The word "Mofia" is a synthesis of the words "MOFE" (Ministry of Finance and Economy) and "Mafia." The Mofia is thought to have started under former Minister of Finance Kim Young-hwan. After serving as Director of Financial Affairs in 1966, Kim rose to the positions of undersecretary and secretary, and was followed by the two "generations" of Im Chang-ryul and Lee Hun-jae. There is even talk that it was former Minister Kim who introduced Kim Dae-jung and Lee Hun-jae to each other during the time leading up to the presidential election of 1998. The two men were to have a close working relationship ever since.
Those recently detained by authorities in connection to the Hyundai Motors lobbying incident, including such figures as KDB Partners Representative Woo Byung-ik, Pogo Fund Representative Byun Yang-ho, Korean Asset Management Corporation President Yun Won-young, and Korean Federation of Savings Banks President Kim Yoo-sung, were known to often take meals at the Financial Management Bureau.

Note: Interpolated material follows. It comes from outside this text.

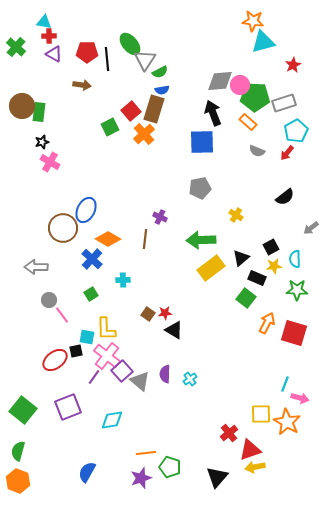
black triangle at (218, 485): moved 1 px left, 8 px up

During the 1982 bill fraud incident, officials in the Financial Management Bureau of the Ministry of Finance underwent a broad shakeup. In 1994, the Kim Young-sam Government merged the Economic Planning Board and Ministry of Finance, thus giving birth to the Committee of Finance and Economy. As the establishment of economic policy and the execution of finance and taxation procedures were thus carried out under one roof, the span of influence enjoyed by the Mofia widened even further. Internal checks and balances that had been mostly carried out by the Financial Planning Board all but vanished. There are many who observed that the 1997 financial crisis that drove the nation to the brink of default was rooted in this problem.

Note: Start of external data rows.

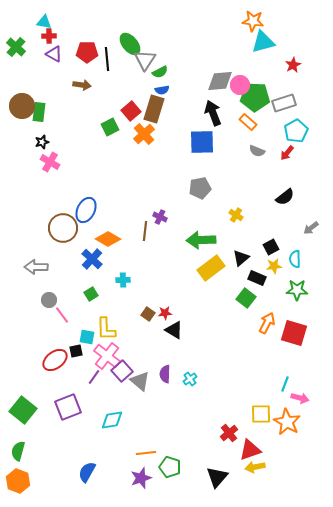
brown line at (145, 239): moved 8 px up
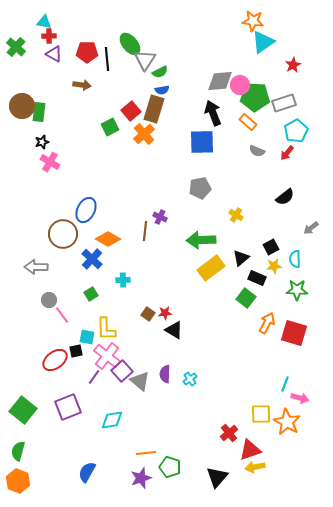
cyan triangle at (263, 42): rotated 20 degrees counterclockwise
brown circle at (63, 228): moved 6 px down
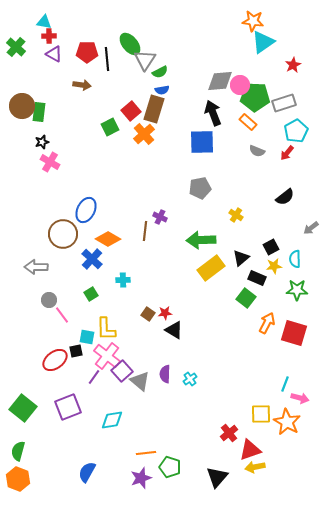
green square at (23, 410): moved 2 px up
orange hexagon at (18, 481): moved 2 px up
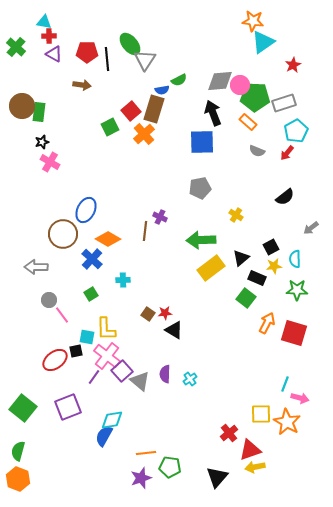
green semicircle at (160, 72): moved 19 px right, 8 px down
green pentagon at (170, 467): rotated 10 degrees counterclockwise
blue semicircle at (87, 472): moved 17 px right, 36 px up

The Kim Dae Jung government restructured the dinosaur of an organization and separated from it the Ministry of Planning and Budget as well as the Financial Supervisory Committee. There are many who point out that MOFE's rapid change in position from strongly opposing the institution of the Financial Supervisory Committee to supporting it led to exchange and a firm set of ties with the executive office of the Financial Supervisory Committee, thus allowing for the two organizations to 'live under two roofs as one family.'
At the outset of the Roh administration, those scholars with a strong propensity for reform took up camp within the administration, and the sway of the Mofia seemed to falter. However, within two years, the presidential office's line-up of economists was, unsurprisingly, filled with old familiar faces from MOFE.